Saat mobil menepi , brigadir Royadin menghampiri sisi kanan pengemudi dan memberi hormat.
“Selamat pagi!” Brigadir Royadin memberi hormat dengan sikap sempurna . 
“Boleh ditunjukan rebuwes!” Ia meminta surat surat mobil berikut surat 
ijin mengemudi kepada lelaki di balik kaca , jaman itu surat mobil masih
 diistilahkan rebuwes.
Perlahan , pria berusia sekitar setengah abad menurunkan kaca samping secara penuh.
“Ada apa pak polisi ?” Tanya pria itu. Brigadir Royadin tersentak kaget ,
 ia mengenali siapa pria itu . “Ya Allah…sinuwun!” kejutnya dalam hati .
 Gugup bukan main namun itu hanya berlangsung sedetik , naluri polisinya
 tetap menopang tubuh gagahnya dalam sikap sempurna.
“Bapak melangar verbodden , tidak boleh lewat sini, ini satu arah !” Ia 
memandangi pria itu yang tak lain adalah Sultan Jogja, Sri Sultan 
Hamengkubuwono IX. Dirinya tak habis pikir , orang sebesar sultan HB IX 
mengendarai sendiri mobilnya dari jogja ke pekalongan yang jauhnya cukup
 lumayan., entah tujuannya kemana.
Setelah melihat rebuwes , Brigadir Royadin mempersilahkan Sri Sultan 
untuk mengecek tanda larangan verboden di ujung jalan , namun sultan 
menolak.
“ Ya ..saya salah , kamu benar , saya pasti salah !” Sinuwun turun dari 
sedannya dan menghampiri Brigadir Royadin yang tetap menggengam rebuwes 
tanpa tahu harus berbuat apa.
“ Jadi…?” Sinuwun bertanya , pertanyaan yang singkat namun sulit bagi brigadir Royadin menjawabnya .
“Em..emm ..bapak saya tilang , mohon maaf!” Brigadir Royadin heran , 
sinuwun tak kunjung menggunakan kekuasaannya untuk paling tidak 
bernegosiasi dengannya, jangankan begitu , mengenalkan dirinya sebagai 
pejabat Negara dan Rajapun beliau tidak melakukannya.

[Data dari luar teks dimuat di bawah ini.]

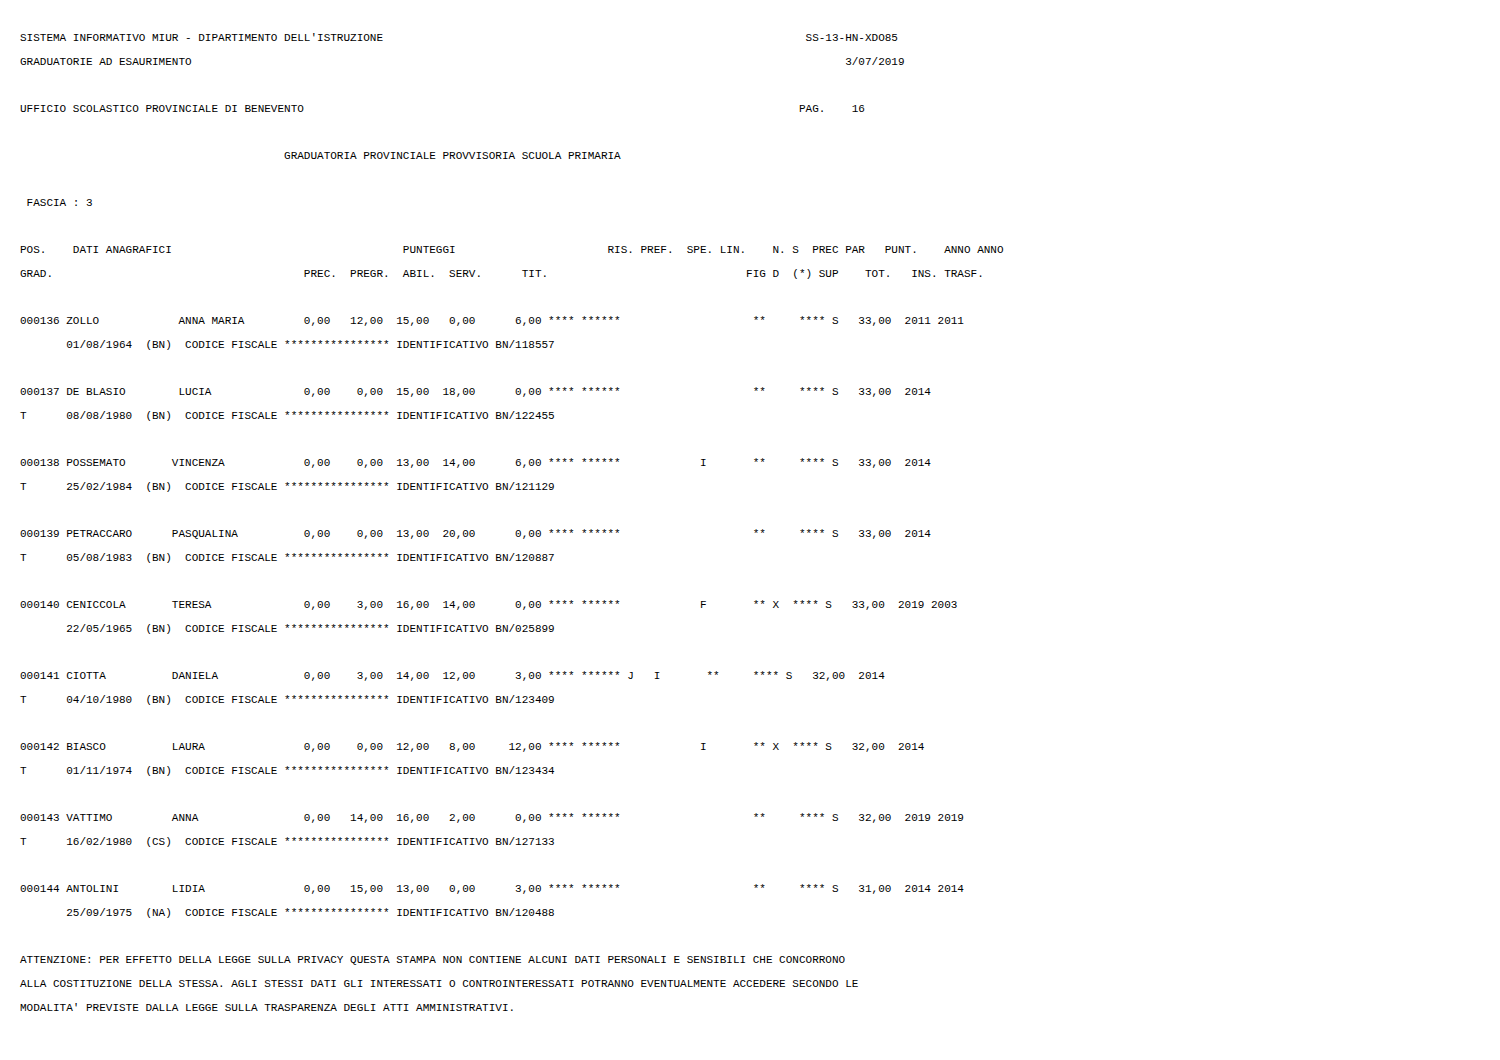SISTEMA INFORMATIVO MIUR - DIPARTIMENTO DELL'ISTRUZIONE SS-13-HN-XDO85
GRADUATORIE AD ESAURIMENTO 3/07/2019
UFFICIO SCOLASTICO PROVINCIALE DI BENEVENTO PAG. 16
GRADUATORIA PROVINCIALE PROVVISORIA SCUOLA PRIMARIA
FASCIA : 3
POS. DATI ANAGRAFICI PUNTEGGI RIS. PREF. SPE. LIN. N. S PREC PAR PUNT. ANNO ANNO
GRAD. PREC. PREGR. ABIL. SERV. TIT. FIG D (*) SUP TOT. INS. TRASF.
000136 ZOLLO ANNA MARIA 0,00 12,00 15,00 0,00 6,00 **** ****** ** **** S 33,00 2011 2011
01/08/1964 (BN) CODICE FISCALE **************** IDENTIFICATIVO BN/118557
000137 DE BLASIO LUCIA 0,00 0,00 15,00 18,00 0,00 **** ****** ** **** S 33,00 2014
T 08/08/1980 (BN) CODICE FISCALE **************** IDENTIFICATIVO BN/122455
000138 POSSEMATO VINCENZA 0,00 0,00 13,00 14,00 6,00 **** ****** I ** **** S 33,00 2014
T 25/02/1984 (BN) CODICE FISCALE **************** IDENTIFICATIVO BN/121129
000139 PETRACCARO PASQUALINA 0,00 0,00 13,00 20,00 0,00 **** ****** ** **** S 33,00 2014
T 05/08/1983 (BN) CODICE FISCALE **************** IDENTIFICATIVO BN/120887
000140 CENICCOLA TERESA 0,00 3,00 16,00 14,00 0,00 **** ****** F ** X **** S 33,00 2019 2003
22/05/1965 (BN) CODICE FISCALE **************** IDENTIFICATIVO BN/025899
000141 CIOTTA DANIELA 0,00 3,00 14,00 12,00 3,00 **** ****** J I ** **** S 32,00 2014
T 04/10/1980 (BN) CODICE FISCALE **************** IDENTIFICATIVO BN/123409
000142 BIASCO LAURA 0,00 0,00 12,00 8,00 12,00 **** ****** I ** X **** S 32,00 2014
T 01/11/1974 (BN) CODICE FISCALE **************** IDENTIFICATIVO BN/123434
000143 VATTIMO ANNA 0,00 14,00 16,00 2,00 0,00 **** ****** ** **** S 32,00 2019 2019
T 16/02/1980 (CS) CODICE FISCALE **************** IDENTIFICATIVO BN/127133
000144 ANTOLINI LIDIA 0,00 15,00 13,00 0,00 3,00 **** ****** ** **** S 31,00 2014 2014
25/09/1975 (NA) CODICE FISCALE **************** IDENTIFICATIVO BN/120488
ATTENZIONE: PER EFFETTO DELLA LEGGE SULLA PRIVACY QUESTA STAMPA NON CONTIENE ALCUNI DATI PERSONALI E SENSIBILI CHE CONCORRONO
ALLA COSTITUZIONE DELLA STESSA. AGLI STESSI DATI GLI INTERESSATI O CONTROINTERESSATI POTRANNO EVENTUALMENTE ACCEDERE SECONDO LE
MODALITA' PREVISTE DALLA LEGGE SULLA TRASPARENZA DEGLI ATTI AMMINISTRATIVI.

“Baik..brigadir , kamu buatkan surat itu , nanti saya ikuti aturannya, 
saya harus segera ke Tegal !” Sinuwun meminta brigadir Royadin untuk 
segera membuatkan surat tilang. Dengan tangan bergetar ia membuatkan 
surat tilang, ingin rasanya tidak memberikan surat itu tapi tidak tahu 
kenapa ia sebagai polisi tidak boleh memandang beda pelanggar kesalahan 
yang terjadi di depan hidungnya. Yang paling membuatnya sedikit tenang 
adalah tidak sepatah katapun yang keluar dari mulut sinuwun menyebutkan 
bahwa dia berhak mendapatkan dispensasi. “Sungguh orang yang besar…!” 
begitu gumamnya.
Surat tilang berpindah tangan , rebuwes saat itu dalam genggamannya dan 
ia menghormat pada sinuwun sebelum sinuwun kembali memacu Sedan hitamnya
 menuju ke arah barat, Tegal.
Beberapa menit sinuwun melintas di depan stasiun pekalongan, brigadir 
royadin menyadari kebodohannya, kekakuannya dan segala macam pikiran 
berkecamuk. Ingin ia memacu sepeda ontelnya mengejar Sedan hitam itu 
tapi manalah mungkin. Nasi sudah menjadi bubur dan ketetapan hatinya 
untuk tetap menegakkan peraturan pada siapapun berhasil menghibur 
dirinya.
Saat aplusan di sore hari dan kembali ke markas , Ia menyerahkan rebuwes
 kepada petugas jaga untuk diproses hukum lebih lanjut.,Ialu kembali 
kerumah dengan sepeda abu abu tuanya.
Saat apel pagi esok harinya , suara amarah meledak di markas polisi 
pekalongan , nama Royadin diteriakkan berkali kali dari ruang komisaris.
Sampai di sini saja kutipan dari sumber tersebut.